-------- THE DATA
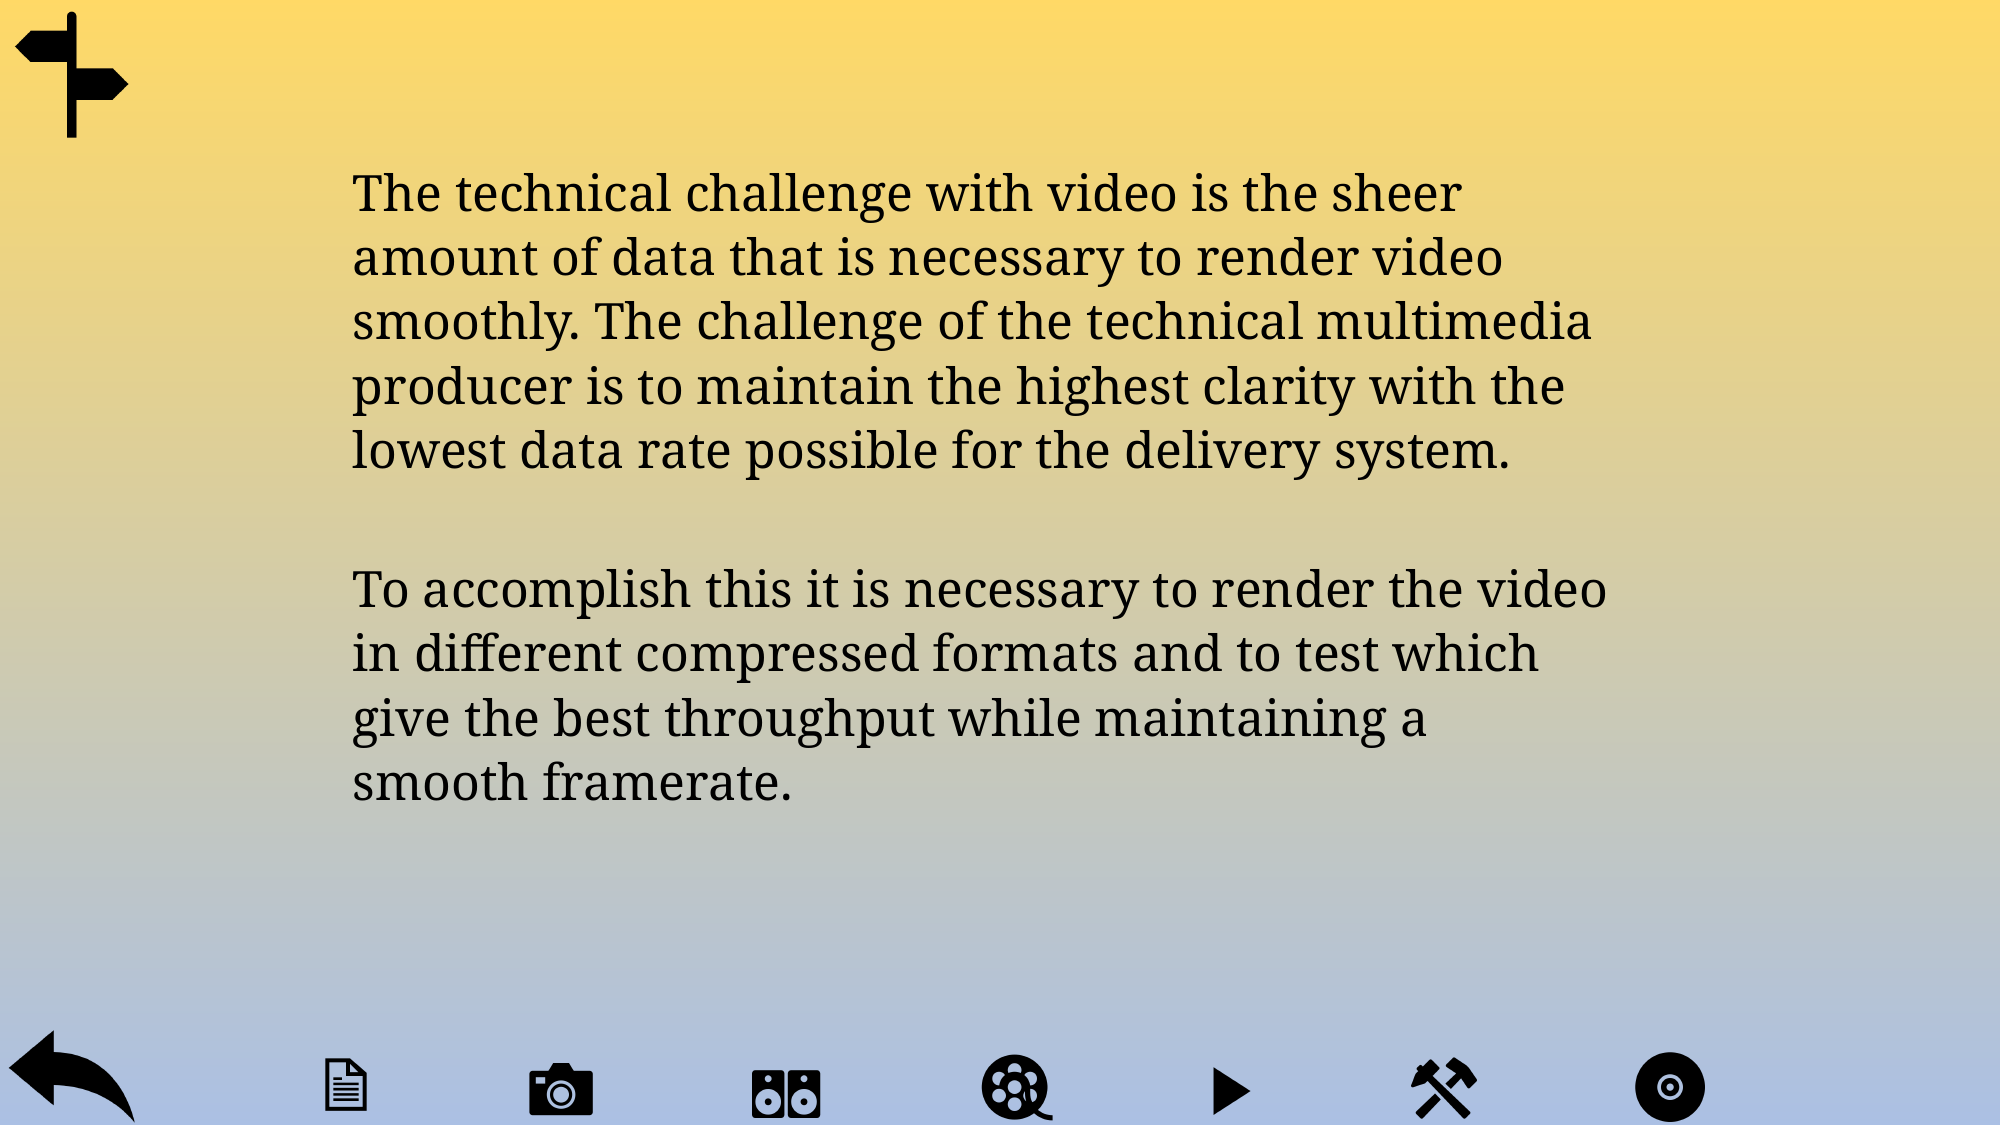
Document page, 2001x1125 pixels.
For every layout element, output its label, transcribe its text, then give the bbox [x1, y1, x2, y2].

picture [1201, 1060, 1263, 1122]
text_box The technical challenge with video is the sheer amount of data that is necessary to render video smoothly. The challenge of the technical multimedia producer is to maintain the highest clarity with the lowest data rate possible for the delivery system. To accomplish this it is necessary to render the video in different compressed formats and to test which give the best throughput while maintaining a smooth framerate. [338, 149, 1627, 818]
picture [973, 1046, 1056, 1125]
picture [1626, 1043, 1714, 1125]
picture [0, 1000, 147, 1125]
picture [0, 0, 147, 150]
picture [1408, 1052, 1480, 1124]
picture [314, 1053, 378, 1117]
picture [523, 1051, 599, 1125]
picture [745, 1053, 827, 1125]
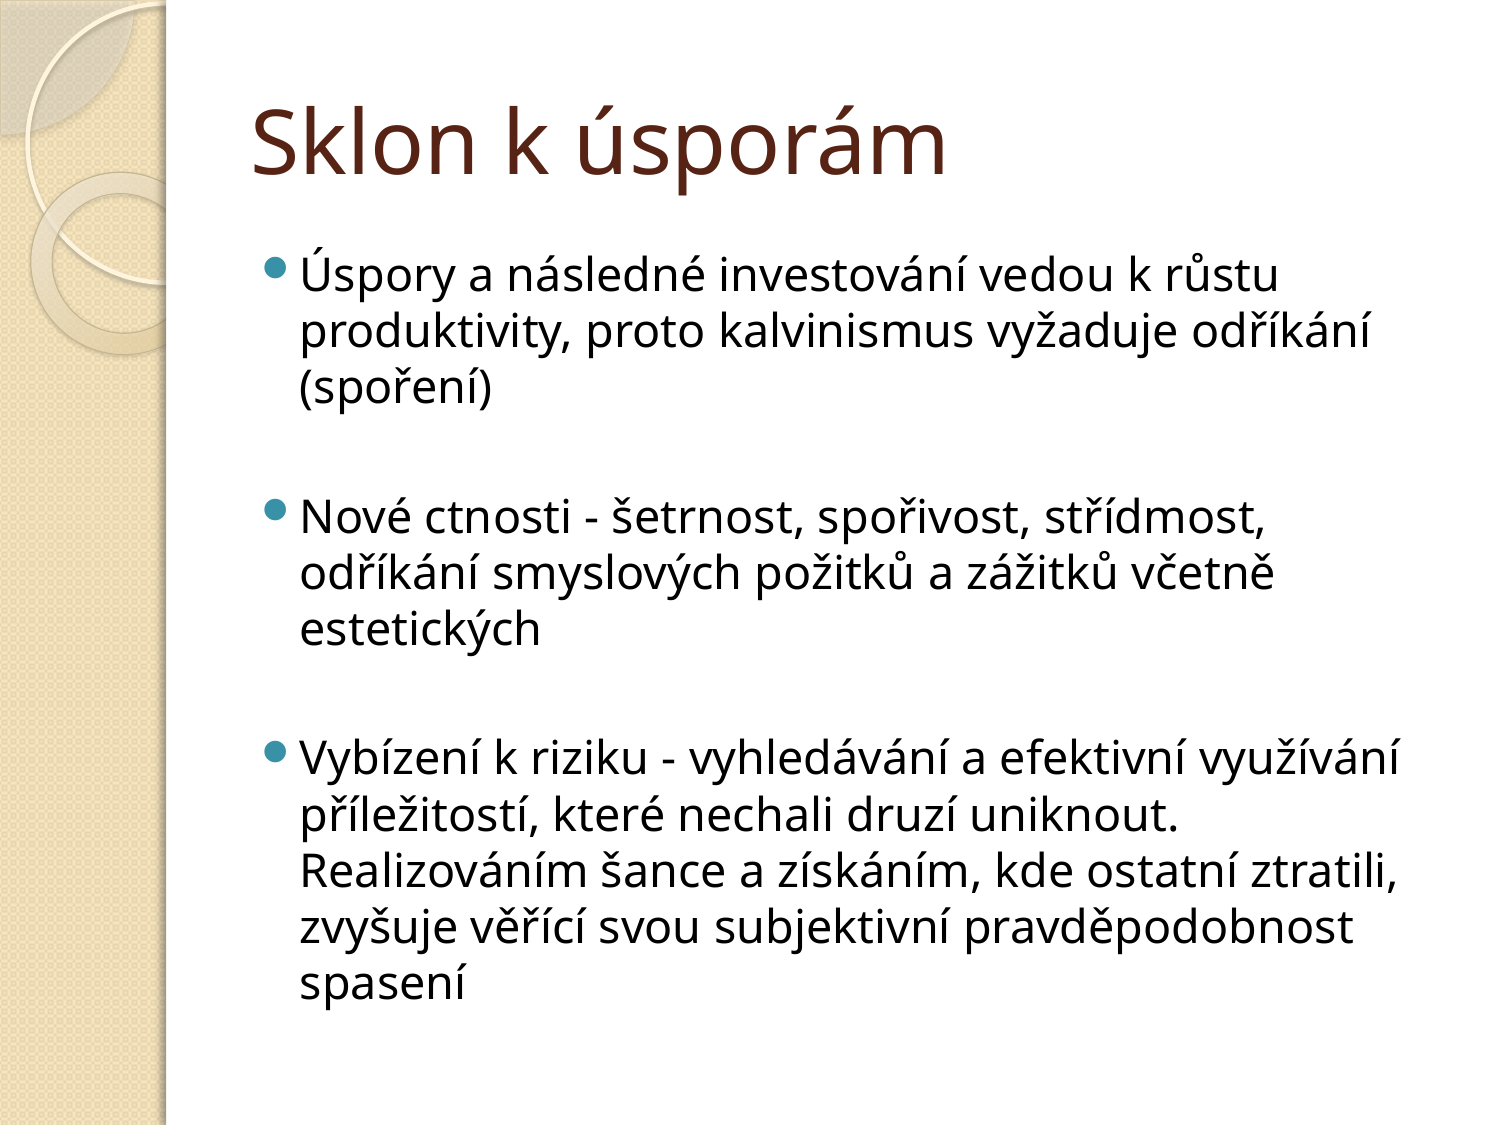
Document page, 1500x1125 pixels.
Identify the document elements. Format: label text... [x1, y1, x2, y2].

title Sklon k úsporám [235, 45, 1466, 233]
list Úspory a následné investování vedou k růstu produktivity, proto kalvinismus vyžaduje odříkání (spoření) Nové ctnosti - šetrnost, spořivost, střídmost, odříkání smyslových požitků a zážitků včetně estetických Vybízení k riziku - vyhledávání a efektivní využívání příležitostí, které nechali druzí uniknout. Realizováním šance a získáním, kde ostatní ztratili, zvyšuje věřící svou subjektivní pravděpodobnost spasení [235, 237, 1466, 1026]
----------------
#### YOUR TASK:
Once the pictures are set aside, the remaining data must be transcribed exactly.

#### OUTPUT:
Document page, 2001x1125 pixels.
For every layout element, output its label, transcribe its text, then give the bbox [x1, y1, x2, y2].

picture [1201, 1060, 1263, 1122]
text_box The technical challenge with video is the sheer amount of data that is necessary to render video smoothly. The challenge of the technical multimedia producer is to maintain the highest clarity with the lowest data rate possible for the delivery system. To accomplish this it is necessary to render the video in different compressed formats and to test which give the best throughput while maintaining a smooth framerate. [338, 149, 1627, 818]
picture [973, 1046, 1056, 1125]
picture [1626, 1043, 1714, 1125]
picture [0, 1000, 147, 1125]
picture [0, 0, 147, 150]
picture [1408, 1052, 1480, 1124]
picture [314, 1053, 378, 1117]
picture [523, 1051, 599, 1125]
picture [745, 1053, 827, 1125]
Document page, 1500x1125 pixels.
Identify the document elements. Format: label text... [x1, y1, x2, y2].

title Sklon k úsporám [235, 45, 1466, 233]
list Úspory a následné investování vedou k růstu produktivity, proto kalvinismus vyžaduje odříkání (spoření) Nové ctnosti - šetrnost, spořivost, střídmost, odříkání smyslových požitků a zážitků včetně estetických Vybízení k riziku - vyhledávání a efektivní využívání příležitostí, které nechali druzí uniknout. Realizováním šance a získáním, kde ostatní ztratili, zvyšuje věřící svou subjektivní pravděpodobnost spasení [235, 237, 1466, 1026]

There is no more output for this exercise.